Nenhum dos exames de sangue substitui os já existentes, mas complementam a investigação. O diagnóstico ainda é bastante baseado na avaliação clínica, que também pode ser suficiente.
Para Schultz, os exames de sangue ainda não têm o potencial de bater o martelo. Segundo ele, um beta-amiloide negativo não deveria descartar a inclinação positiva para Alzheimer após avaliação clínica, e vice-versa.
Testes genéticos: Louis Fernando explica que eles são usados no âmbito da pesquisa clínica para selecionar pessoas adequadas e no caso de dúvida diagnóstica. Também podem ser considerados para pessoas com sintomas que fogem da faixa etária padrão de 65 anos.
Tratamento além do remédio
O diagnóstico em tempo, preciso, informado e orientado é importante para prolongar a qualidade de vida da pessoa e amparar família e cuidadores.

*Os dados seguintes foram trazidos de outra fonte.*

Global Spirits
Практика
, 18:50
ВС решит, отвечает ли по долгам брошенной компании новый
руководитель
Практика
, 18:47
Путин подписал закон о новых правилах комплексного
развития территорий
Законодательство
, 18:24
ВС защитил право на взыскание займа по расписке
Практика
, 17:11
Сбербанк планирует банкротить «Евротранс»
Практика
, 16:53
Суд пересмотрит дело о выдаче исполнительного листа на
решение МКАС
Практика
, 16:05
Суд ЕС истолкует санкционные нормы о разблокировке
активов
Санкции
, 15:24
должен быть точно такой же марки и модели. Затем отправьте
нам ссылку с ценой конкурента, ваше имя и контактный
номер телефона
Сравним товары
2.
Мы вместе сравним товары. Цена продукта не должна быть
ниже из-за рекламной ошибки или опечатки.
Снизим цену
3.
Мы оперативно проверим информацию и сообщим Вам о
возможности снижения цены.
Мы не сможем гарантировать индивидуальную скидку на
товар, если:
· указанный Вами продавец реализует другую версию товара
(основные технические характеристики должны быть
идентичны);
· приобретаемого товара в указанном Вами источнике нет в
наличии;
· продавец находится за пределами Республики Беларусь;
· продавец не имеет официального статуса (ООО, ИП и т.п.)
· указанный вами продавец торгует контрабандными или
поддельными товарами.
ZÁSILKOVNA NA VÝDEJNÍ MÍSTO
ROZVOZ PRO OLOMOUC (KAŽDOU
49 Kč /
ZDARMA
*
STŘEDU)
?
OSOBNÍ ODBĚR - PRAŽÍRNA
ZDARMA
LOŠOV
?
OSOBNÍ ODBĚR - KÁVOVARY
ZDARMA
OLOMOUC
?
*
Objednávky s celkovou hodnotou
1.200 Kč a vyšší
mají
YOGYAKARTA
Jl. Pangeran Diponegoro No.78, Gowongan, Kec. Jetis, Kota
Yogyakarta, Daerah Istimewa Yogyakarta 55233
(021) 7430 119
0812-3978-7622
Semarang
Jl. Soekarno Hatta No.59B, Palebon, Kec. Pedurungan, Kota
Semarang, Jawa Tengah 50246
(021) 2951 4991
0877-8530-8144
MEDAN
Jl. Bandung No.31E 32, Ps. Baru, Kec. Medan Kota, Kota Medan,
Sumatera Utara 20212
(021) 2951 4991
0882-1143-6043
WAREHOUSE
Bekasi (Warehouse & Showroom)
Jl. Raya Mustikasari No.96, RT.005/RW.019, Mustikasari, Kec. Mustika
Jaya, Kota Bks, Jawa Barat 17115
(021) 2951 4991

"Quando tem diagnóstico de doença grave, precisa pensar em fazer o que quer, aproveitar os momentos, pensar em como quer deixar seus pertences e relações com filhos, pais, trabalho. E, muito importante, em como você quer ser cuidado", diz Schultz.
Para ele, essa atitude, junto com o tratamento não medicamentoso, é ainda mais eficaz do que os remédios. É que o tratamento inclui terapias cognitivas, acompanhamento nutricional, fonoaudiológico e prática de exercícios físicos.
"Todas essas medidas aumentam as conexões cerebrais, as sinapses, como se o cérebro fizesse exercícios e funcionasse de forma mais adequada", explica Aurélio Pimenta Dutra, neurologista do Fleury Medicina e Saúde.
Mas enquanto os medicamentos que retardam a velocidade de progressão dos sintomas estão disponíveis no SUS, as outras terapias são mais difíceis de acessar —ou porque são caras ou não são oferecidas amplamente no serviço público.
O ponto é que o diagnóstico precoce só faz sentido também se o acesso aos tratamentos existir. "Cerca de 50% dos municípios têm terapias integrativas, que não são específicas para pessoas com demência, então você tem um quadro enorme de pessoas que precisam do serviço. Então, é um pouco cruel", comenta Elaine.
Para contribuir com essa demanda, o Instituto Não Me Esqueças mobiliza políticas públicas em nível nacional e, localmente, em Londrina, oferece serviços a quem precisa. Há um espaço com oficinas e atividades cognitivas, grupos de apoio a pacientes e familiares, além de experiências que estimulam a participação social e o vínculo familiar.